À travers Violeurs d’anges, son auteur Serge Guéguen, démontre parfaitement les mécanismes de la traite des enfants aujourd’hui. Vous y découvrirez au fil des lignes l’implication des différents réseaux mafieux ou terroristes et comment la police tente d’enrayer cette spirale infernale de la perversité humaine. Vous percevrez page après page, comment votre voisin ou votre voisine, personnage sympathique que vous croisez régulièrement au détour de votre rue, est peut-être un prédateur échangeant régulièrement des photos ou les vidéos de ses enfants ou des vôtres, si un jour il ou elle les a gardés pour vous rendre service.
Ces prédateurs pervers, loin de se contenter d’une « matière » locale, vont encore plus loin que dans Wonderland, la technologie évoluant, ils vont maintenant consulter et/ou télécharger sur des sites obscurs de l’Internet caché — comme The Darknet, ces réseaux privés virtuels dont les utilisateurs sont considérés comme des personnes de confiance — les images les plus sordides, pour assouvir leurs fantasmes les plus fous. Espaces incontrôlés où eux-mêmes vendent leur production, alimentant ainsi d’immenses bases de données situées dans des paradis pour déviants sexuels. Ces structures organisées de façon professionnelles ont à leur disposition et contre forte rémunération, des informaticiens compétents, des commerciaux efficaces et des patrons en charge de corrompre tel ou tel service de police afin d’obtenir une protection officielle. Car ce « business » rapporte des milliards de dollars et a un potentiel exponentiel de plusieurs millions de clients au fur et à mesure que le Web s’étend sur la planète.
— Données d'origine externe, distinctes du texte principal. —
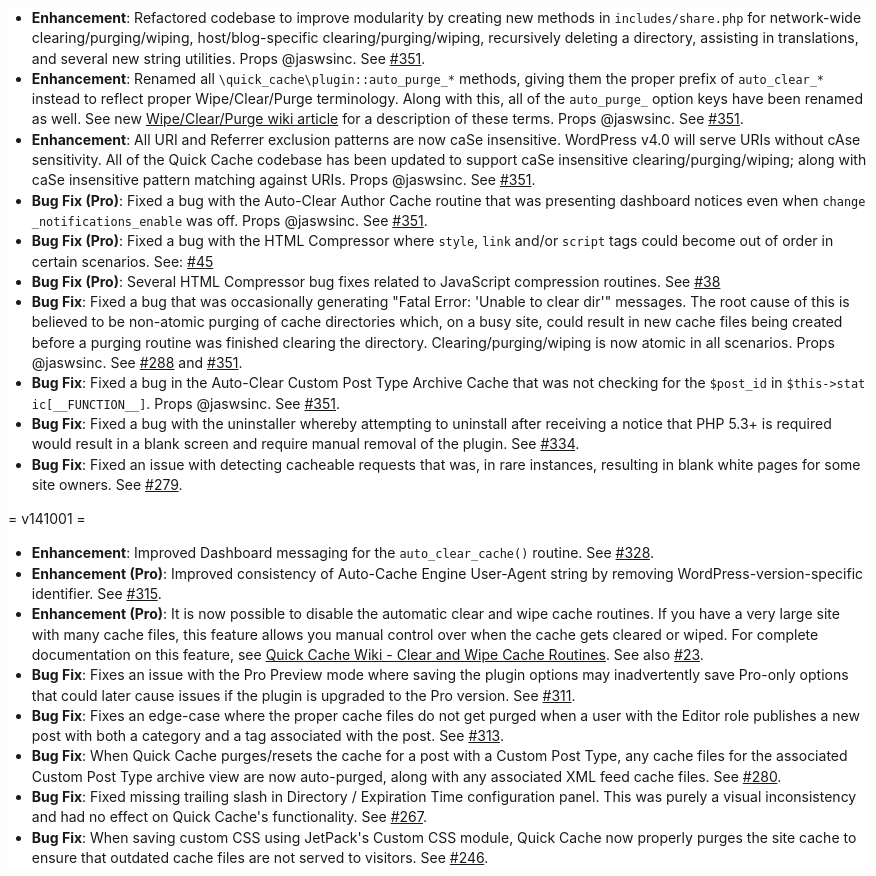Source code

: - **Enhancement**: Refactored codebase to improve modularity by creating new methods in `includes/share.php` for network-wide clearing/purging/wiping, host/blog-specific clearing/purging/wiping, recursively deleting a directory, assisting in translations, and several new string utilities. Props @jaswsinc. See [#351](https://github.com/websharks/quick-cache/pull/351).
- **Enhancement**: Renamed all `\quick_cache\plugin::auto_purge_*` methods, giving them the proper prefix of `auto_clear_*` instead to reflect proper Wipe/Clear/Purge terminology. Along with this, all of the `auto_purge_` option keys have been renamed as well. See new [Wipe/Clear/Purge wiki article](http://www.websharks-inc.com/r/quick-cache-wipeclearpurge-terminology-wiki/) for a description of these terms. Props @jaswsinc. See [#351](https://github.com/websharks/quick-cache/pull/351).
- **Enhancement**: All URI and Referrer exclusion patterns are now caSe insensitive. WordPress v4.0 will serve URIs without cAse sensitivity. All of the Quick Cache codebase has been updated to support caSe insensitive clearing/purging/wiping; along with caSe insensitive pattern matching against URIs. Props @jaswsinc. See [#351](https://github.com/websharks/quick-cache/pull/351).
- **Bug Fix (Pro)**: Fixed a bug with the Auto-Clear Author Cache routine that was presenting dashboard notices even when `change_notifications_enable` was off. Props @jaswsinc. See [#351](https://github.com/websharks/quick-cache/pull/351).
- **Bug Fix (Pro)**: Fixed a bug with the HTML Compressor where `style`, `link` and/or `script` tags could become out of order in certain scenarios. See: [#45](https://github.com/websharks/html-compressor/issues/45)
- **Bug Fix (Pro)**: Several HTML Compressor bug fixes related to JavaScript compression routines. See [#38](https://github.com/websharks/html-compressor/issues/38)
- **Bug Fix**: Fixed a bug that was occasionally generating "Fatal Error: 'Unable to clear dir'" messages. The root cause of this is believed to be non-atomic purging of cache directories which, on a busy site, could result in new cache files being created before a purging routine was finished clearing the directory. Clearing/purging/wiping is now atomic in all scenarios. Props @jaswsinc. See [#288](https://github.com/websharks/quick-cache/issues/288) and [#351](https://github.com/websharks/quick-cache/pull/351).
- **Bug Fix**: Fixed a bug in the Auto-Clear Custom Post Type Archive Cache that was not checking for the `$post_id` in `$this->static[__FUNCTION__]`. Props @jaswsinc. See [#351](https://github.com/websharks/quick-cache/pull/351).
- **Bug Fix**: Fixed a bug with the uninstaller whereby attempting to uninstall after receiving a notice that PHP 5.3+ is required would result in a blank screen and require manual removal of the plugin. See [#334](https://github.com/websharks/quick-cache/issues/334).
- **Bug Fix**: Fixed an issue with detecting cacheable requests that was, in rare instances, resulting in blank white pages for some site owners. See [#279](https://github.com/websharks/quick-cache/issues/279).

= v141001 =

- **Enhancement**: Improved Dashboard messaging for the `auto_clear_cache()` routine. See [#328](https://github.com/websharks/quick-cache/issues/328).
- **Enhancement (Pro)**: Improved consistency of Auto-Cache Engine User-Agent string by removing WordPress-version-specific identifier. See [#315](https://github.com/websharks/quick-cache/issues/315).
- **Enhancement (Pro)**: It is now possible to disable the automatic clear and wipe cache routines. If you have a very large site with many cache files, this feature allows you manual control over when the cache gets cleared or wiped. For complete documentation on this feature, see [Quick Cache Wiki - Clear and Wipe Cache Routines](https://github.com/websharks/quick-cache/wiki/Clear-Cache-and-Wipe-Cache-Routines). See also [#23](https://github.com/websharks/quick-cache/issues/23).
- **Bug Fix**: Fixes an issue with the Pro Preview mode where saving the plugin options may inadvertently save Pro-only options that could later cause issues if the plugin is upgraded to the Pro version. See [#311](https://github.com/websharks/quick-cache/pull/311#issuecomment-54491922).
- **Bug Fix**: Fixes an edge-case where the proper cache files do not get purged when a user with the Editor role publishes a new post with both a category and a tag associated with the post. See [#313](https://github.com/websharks/quick-cache/issues/313).
- **Bug Fix**: When Quick Cache purges/resets the cache for a post with a Custom Post Type, any cache files for the associated Custom Post Type archive view are now auto-purged, along with any associated XML feed cache files. See [#280](https://github.com/websharks/quick-cache/issues/280).
- **Bug Fix**: Fixed missing trailing slash in Directory / Expiration Time configuration panel. This was purely a visual inconsistency and had no effect on Quick Cache's functionality. See [#267](https://github.com/websharks/quick-cache/issues/267).
- **Bug Fix**: When saving custom CSS using JetPack's Custom CSS module, Quick Cache now properly purges the site cache to ensure that outdated cache files are not served to visitors. See [#246](https://github.com/websharks/quick-cache/issues/246).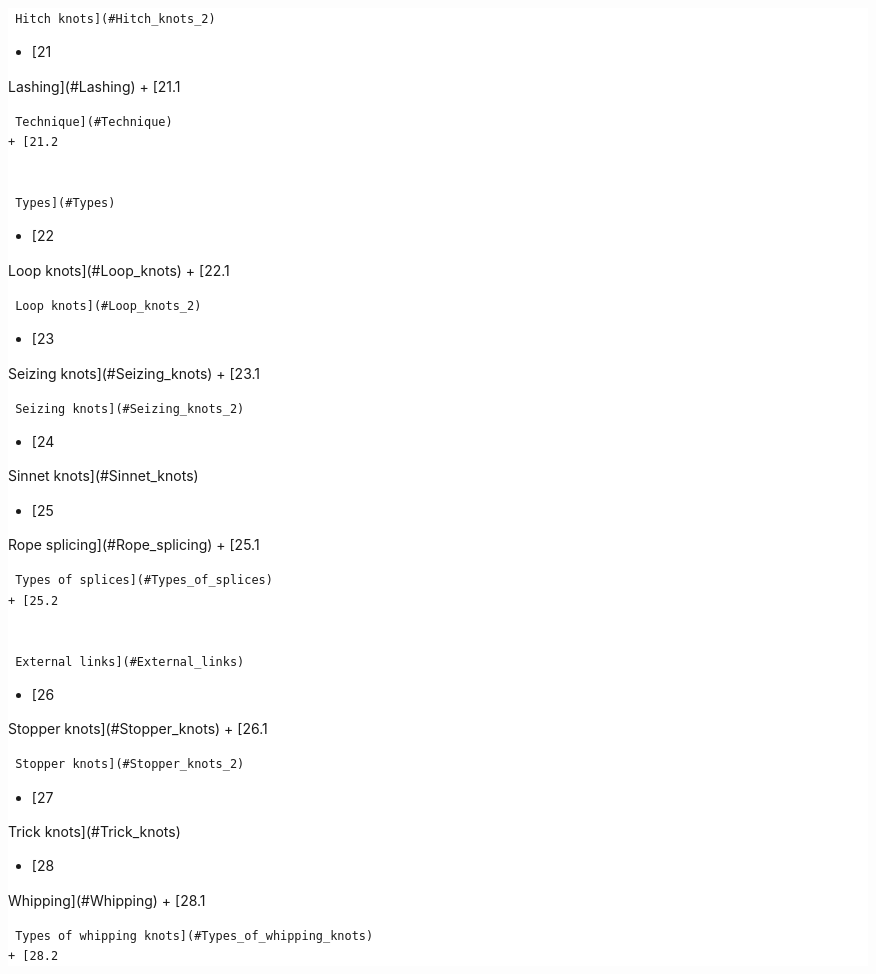 	
	 Hitch knots](#Hitch_knots_2)
* [21
 

 Lashing](#Lashing)
	+ [21.1
	 
	
	 Technique](#Technique)
	+ [21.2
	 
	
	 Types](#Types)
* [22
 

 Loop knots](#Loop_knots)
	+ [22.1
	 
	
	 Loop knots](#Loop_knots_2)
* [23
 

 Seizing knots](#Seizing_knots)
	+ [23.1
	 
	
	 Seizing knots](#Seizing_knots_2)
* [24
 

 Sinnet knots](#Sinnet_knots)
* [25
 

 Rope splicing](#Rope_splicing)
	+ [25.1
	 
	
	 Types of splices](#Types_of_splices)
	+ [25.2
	 
	
	 External links](#External_links)
* [26
 

 Stopper knots](#Stopper_knots)
	+ [26.1
	 
	
	 Stopper knots](#Stopper_knots_2)
* [27
 

 Trick knots](#Trick_knots)
* [28
 

 Whipping](#Whipping)
	+ [28.1
	 
	
	 Types of whipping knots](#Types_of_whipping_knots)
	+ [28.2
Vous découvrirez également l’univers des snuff-movies, la pire des abominations que l’on puisse faire à un être humain. Cette pratique qui consiste à tuer et à enregistrer en diffusant en direct n’est pas une vue de l’esprit comme certains voudraient le faire croire, mais une pratique bien réelle dans notre monde du XXIe siècle. En effet, après des années de doute sur la véracité de ce phénomène, j’ai eu l’occasion de rencontrer une adolescente ressortissante, non pas du tiers-monde, mais d’un pays occidental moralisateur des valeurs et tenant d’une éthique à adopter universellement. Cette jeune fille, que notre organisation avait recueillie et protégée, m’a raconté que ses parents, après l’avoir prostituée, l’avaient vendue à une production vidéo clandestine pour qu’elle y soit violée et assassinée devant des centaines d’internautes. Heureusement pour elle, dans un ultime geste de survie suite à l’assassinat d’une des filles vendues ou capturées, elle réussit à s’enfuir.
Ce roman très bien documenté, vous permettra de découvrir ce que l’on ne veut pas voir et vous aidera peut-être à passer d’une indignation factuelle à une prise de conscience plus large pour la protection des jeunes. Cet ouvrage doit être lu, donné, prêté et doit servir à défendre la cause des enfants maltraités en France et ailleurs.
Innocence en danger constitue une force d’actions, de sensibilisation, de propositions, d’éducation et d’informations auprès des organisations gouvernementales ou non, des instances européennes, internationales, des entreprises et de la population (écoles, collectivités locales, groupes de jeunes). L’association tient le rôle de relais d’information entre l’ensemble de la société civile et les institutions publiques.
Merci de nous soutenir à travers ce livre.